En clair, il y a deux passes de compilation : une passe de traduction du code source en langage intermédiaire, puis une passe de compilation du code intermédiaire vers le code machine. Notons que la première passe est réalisée par le programmeur des shaders, alors que la seconde est le fait du pilote du GPU. L'avantage est que la compilation prend moins de temps, comparé à compiler directement du code HLSL/GLSL. Le gros du travail à été fait lors de la première passe de compilation et le pilote graphique ne fait que finir le travail. Autant dire que cela économise plus le processeur que si on devait compiler complètement les shaders à chaque exécution.

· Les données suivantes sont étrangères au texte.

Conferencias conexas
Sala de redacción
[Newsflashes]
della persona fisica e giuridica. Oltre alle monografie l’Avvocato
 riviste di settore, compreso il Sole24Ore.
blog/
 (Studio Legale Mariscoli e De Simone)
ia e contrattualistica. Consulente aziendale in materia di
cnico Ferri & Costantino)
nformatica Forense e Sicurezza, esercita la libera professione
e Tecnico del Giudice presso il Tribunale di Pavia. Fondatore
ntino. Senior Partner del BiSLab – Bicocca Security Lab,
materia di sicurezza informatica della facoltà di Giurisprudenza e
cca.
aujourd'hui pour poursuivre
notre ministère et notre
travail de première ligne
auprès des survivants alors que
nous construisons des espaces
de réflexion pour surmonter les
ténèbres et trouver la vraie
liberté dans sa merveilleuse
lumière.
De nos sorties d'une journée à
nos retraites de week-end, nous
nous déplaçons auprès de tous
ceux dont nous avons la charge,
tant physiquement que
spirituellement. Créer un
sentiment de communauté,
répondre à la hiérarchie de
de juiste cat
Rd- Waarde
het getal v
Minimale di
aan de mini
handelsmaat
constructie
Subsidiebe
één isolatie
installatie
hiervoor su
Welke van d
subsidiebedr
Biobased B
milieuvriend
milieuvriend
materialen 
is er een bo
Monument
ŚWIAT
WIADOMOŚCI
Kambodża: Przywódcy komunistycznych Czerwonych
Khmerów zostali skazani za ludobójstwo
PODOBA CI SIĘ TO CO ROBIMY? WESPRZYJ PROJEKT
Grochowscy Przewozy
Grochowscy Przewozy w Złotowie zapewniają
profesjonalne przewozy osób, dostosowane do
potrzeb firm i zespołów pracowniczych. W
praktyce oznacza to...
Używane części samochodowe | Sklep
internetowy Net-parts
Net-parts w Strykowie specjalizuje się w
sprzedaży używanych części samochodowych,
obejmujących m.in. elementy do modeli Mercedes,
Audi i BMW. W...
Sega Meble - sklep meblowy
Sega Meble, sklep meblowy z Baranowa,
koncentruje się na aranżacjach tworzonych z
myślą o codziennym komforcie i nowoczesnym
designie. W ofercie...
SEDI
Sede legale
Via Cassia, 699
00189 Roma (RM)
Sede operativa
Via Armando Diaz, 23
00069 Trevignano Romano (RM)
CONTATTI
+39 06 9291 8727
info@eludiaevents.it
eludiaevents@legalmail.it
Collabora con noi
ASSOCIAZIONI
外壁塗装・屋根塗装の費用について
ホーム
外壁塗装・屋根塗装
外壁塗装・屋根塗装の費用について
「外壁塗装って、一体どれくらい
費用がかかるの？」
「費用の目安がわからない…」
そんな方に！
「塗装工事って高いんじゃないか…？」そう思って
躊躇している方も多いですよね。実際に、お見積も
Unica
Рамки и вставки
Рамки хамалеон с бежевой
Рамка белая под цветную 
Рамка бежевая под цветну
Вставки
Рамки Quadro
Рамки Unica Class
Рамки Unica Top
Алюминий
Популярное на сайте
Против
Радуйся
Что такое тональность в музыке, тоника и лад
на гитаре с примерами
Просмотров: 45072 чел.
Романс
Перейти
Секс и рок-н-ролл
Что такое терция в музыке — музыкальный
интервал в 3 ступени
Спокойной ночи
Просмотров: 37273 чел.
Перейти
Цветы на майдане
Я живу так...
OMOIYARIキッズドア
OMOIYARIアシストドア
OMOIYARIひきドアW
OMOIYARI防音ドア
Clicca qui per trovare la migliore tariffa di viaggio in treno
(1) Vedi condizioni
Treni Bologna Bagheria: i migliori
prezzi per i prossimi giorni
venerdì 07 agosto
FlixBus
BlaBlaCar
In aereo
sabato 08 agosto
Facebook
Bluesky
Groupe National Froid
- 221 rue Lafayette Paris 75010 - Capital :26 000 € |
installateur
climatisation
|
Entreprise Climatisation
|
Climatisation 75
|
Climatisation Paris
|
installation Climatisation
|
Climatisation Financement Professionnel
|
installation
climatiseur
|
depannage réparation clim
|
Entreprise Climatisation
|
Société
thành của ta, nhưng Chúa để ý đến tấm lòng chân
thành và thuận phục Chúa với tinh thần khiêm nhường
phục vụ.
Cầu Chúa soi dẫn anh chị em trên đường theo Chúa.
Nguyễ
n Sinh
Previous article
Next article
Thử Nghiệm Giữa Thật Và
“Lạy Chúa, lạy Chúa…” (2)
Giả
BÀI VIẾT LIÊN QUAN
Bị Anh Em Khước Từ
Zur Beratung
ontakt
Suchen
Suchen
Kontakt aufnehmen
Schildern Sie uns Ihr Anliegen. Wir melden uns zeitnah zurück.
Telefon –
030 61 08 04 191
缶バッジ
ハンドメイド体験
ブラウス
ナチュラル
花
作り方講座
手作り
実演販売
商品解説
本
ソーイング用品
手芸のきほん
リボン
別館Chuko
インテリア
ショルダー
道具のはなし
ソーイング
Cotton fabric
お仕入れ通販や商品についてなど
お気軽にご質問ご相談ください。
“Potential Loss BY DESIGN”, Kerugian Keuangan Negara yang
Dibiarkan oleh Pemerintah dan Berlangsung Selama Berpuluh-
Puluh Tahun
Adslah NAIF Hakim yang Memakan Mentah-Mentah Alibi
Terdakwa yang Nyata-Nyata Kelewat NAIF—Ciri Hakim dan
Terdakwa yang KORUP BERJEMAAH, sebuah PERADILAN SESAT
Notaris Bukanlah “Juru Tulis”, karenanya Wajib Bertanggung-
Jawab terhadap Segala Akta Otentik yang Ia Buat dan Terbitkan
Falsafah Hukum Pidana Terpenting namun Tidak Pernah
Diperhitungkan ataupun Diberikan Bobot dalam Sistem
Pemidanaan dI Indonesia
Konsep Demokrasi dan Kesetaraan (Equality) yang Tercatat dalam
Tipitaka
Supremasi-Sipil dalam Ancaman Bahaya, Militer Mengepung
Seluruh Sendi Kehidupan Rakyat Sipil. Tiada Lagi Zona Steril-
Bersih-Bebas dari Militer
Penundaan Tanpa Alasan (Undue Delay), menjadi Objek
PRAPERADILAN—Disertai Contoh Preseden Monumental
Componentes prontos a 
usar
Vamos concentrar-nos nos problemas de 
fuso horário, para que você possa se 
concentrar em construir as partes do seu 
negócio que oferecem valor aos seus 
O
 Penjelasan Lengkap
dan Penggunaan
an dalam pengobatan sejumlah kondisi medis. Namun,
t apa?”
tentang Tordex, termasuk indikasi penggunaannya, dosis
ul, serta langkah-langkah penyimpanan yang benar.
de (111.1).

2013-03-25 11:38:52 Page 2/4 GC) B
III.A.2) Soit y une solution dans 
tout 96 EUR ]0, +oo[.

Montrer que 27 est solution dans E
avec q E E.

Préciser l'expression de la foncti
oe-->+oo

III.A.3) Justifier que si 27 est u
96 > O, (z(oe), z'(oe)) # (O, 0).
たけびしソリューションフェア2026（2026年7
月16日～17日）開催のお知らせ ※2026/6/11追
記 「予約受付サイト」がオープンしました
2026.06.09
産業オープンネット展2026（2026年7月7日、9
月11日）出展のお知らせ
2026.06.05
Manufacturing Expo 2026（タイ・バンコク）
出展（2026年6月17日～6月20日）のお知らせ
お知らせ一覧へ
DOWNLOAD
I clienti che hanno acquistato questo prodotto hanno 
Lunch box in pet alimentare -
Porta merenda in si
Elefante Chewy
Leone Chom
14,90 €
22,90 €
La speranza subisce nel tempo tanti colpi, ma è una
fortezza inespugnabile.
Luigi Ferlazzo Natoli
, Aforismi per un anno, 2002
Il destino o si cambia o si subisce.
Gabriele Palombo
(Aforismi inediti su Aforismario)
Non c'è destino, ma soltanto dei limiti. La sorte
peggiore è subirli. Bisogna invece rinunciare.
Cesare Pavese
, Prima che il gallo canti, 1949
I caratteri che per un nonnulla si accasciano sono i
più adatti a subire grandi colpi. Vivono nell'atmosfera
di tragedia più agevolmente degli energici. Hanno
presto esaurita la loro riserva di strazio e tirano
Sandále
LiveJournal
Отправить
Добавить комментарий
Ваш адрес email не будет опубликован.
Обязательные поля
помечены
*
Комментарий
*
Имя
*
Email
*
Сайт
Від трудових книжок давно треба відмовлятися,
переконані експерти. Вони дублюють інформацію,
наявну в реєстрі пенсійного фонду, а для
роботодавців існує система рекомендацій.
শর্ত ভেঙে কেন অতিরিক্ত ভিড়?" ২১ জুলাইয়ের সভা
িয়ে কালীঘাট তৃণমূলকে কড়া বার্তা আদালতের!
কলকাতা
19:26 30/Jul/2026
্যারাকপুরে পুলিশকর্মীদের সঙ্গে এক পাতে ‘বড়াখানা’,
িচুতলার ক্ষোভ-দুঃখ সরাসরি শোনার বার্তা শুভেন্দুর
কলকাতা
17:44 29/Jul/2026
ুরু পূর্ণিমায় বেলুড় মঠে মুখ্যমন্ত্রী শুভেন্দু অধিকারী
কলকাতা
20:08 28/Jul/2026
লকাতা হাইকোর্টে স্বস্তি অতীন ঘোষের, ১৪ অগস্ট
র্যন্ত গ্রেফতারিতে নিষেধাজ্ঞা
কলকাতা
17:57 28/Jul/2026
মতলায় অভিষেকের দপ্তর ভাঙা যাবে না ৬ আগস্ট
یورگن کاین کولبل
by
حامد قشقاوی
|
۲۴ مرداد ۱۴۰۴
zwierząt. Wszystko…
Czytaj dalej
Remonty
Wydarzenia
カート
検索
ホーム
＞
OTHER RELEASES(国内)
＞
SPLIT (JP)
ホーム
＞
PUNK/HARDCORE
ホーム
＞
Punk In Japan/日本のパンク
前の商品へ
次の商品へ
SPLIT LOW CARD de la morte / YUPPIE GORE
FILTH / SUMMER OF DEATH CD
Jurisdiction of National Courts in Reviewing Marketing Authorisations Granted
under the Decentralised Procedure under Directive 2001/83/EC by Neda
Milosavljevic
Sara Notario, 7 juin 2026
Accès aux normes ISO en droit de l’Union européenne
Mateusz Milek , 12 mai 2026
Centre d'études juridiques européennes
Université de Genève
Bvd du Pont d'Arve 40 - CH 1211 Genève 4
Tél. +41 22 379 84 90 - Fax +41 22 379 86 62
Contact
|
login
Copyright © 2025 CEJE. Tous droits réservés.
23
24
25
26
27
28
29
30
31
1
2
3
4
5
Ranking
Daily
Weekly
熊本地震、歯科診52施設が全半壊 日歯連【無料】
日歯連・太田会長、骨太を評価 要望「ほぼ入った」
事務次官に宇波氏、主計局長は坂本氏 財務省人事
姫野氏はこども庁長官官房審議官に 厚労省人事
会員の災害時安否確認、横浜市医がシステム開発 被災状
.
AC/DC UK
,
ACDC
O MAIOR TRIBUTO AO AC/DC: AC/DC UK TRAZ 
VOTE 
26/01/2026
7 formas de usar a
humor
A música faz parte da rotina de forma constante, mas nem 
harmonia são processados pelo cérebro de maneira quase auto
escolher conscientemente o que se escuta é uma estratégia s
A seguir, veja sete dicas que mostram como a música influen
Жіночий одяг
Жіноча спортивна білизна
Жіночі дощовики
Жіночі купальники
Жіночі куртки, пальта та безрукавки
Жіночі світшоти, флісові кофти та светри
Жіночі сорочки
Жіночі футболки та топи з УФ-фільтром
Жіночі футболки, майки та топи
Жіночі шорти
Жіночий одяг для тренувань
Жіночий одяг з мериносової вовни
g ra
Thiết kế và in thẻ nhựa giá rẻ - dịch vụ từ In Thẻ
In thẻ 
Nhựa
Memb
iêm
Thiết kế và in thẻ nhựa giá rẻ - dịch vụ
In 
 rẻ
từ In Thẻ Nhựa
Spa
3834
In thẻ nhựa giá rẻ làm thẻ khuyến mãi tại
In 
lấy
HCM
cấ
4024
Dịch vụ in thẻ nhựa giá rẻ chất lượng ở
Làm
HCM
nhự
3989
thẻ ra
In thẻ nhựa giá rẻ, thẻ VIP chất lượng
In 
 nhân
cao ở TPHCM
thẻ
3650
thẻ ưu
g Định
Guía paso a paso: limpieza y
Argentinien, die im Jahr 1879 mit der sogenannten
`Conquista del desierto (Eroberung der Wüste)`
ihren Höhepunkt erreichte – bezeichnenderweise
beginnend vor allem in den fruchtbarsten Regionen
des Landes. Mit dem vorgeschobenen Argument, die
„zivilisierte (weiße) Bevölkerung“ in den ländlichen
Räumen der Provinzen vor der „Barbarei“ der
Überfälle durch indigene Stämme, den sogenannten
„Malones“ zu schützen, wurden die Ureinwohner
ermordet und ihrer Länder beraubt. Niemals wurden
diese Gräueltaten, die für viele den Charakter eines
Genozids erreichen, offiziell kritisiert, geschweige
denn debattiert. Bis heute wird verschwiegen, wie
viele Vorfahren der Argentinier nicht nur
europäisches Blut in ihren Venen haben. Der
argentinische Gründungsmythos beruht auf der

Fait amusant, il faut savoir que le pilote peut parfois remplacer les shaders d'un jeu vidéo à la volée. Les pilotes récents embarquent en effet des shaders alternatifs pour les jeux les plus vendus et/ou les plus populaires. Lorsque vous lancez un de ces jeux vidéo et que le shader originel s'exécute, le pilote le détecte automatiquement et le remplace par la version améliorée, fournie par le pilote. Évidemment, le shader alternatif du pilote est optimisé pour le matériel adéquat. Cela permet de gagner en performance, voire en qualité d'image, sans pour autant que les concepteurs du jeu n'aient quoique ce soit à faire.

Enfin, certains shaders sont fournis par le pilote pour d'autres raisons. Les anciennes cartes graphiques avaient des circuits de T&L pour traiter la géométrie, mais elles ont disparues sur les machines récentes. Par souci de compatibilité, les circuits de T&L doivent être émulés sur les GPU récents. Sans cette émulation, les vieux jeux vidéo conçus pour exploiter le T&L et d'autres technologies du genre ne fonctionneraient plus du tout. Émuler les circuits fixes disparus sur les cartes récentes est justement le fait de shaders fournit par le pilote de carte graphique.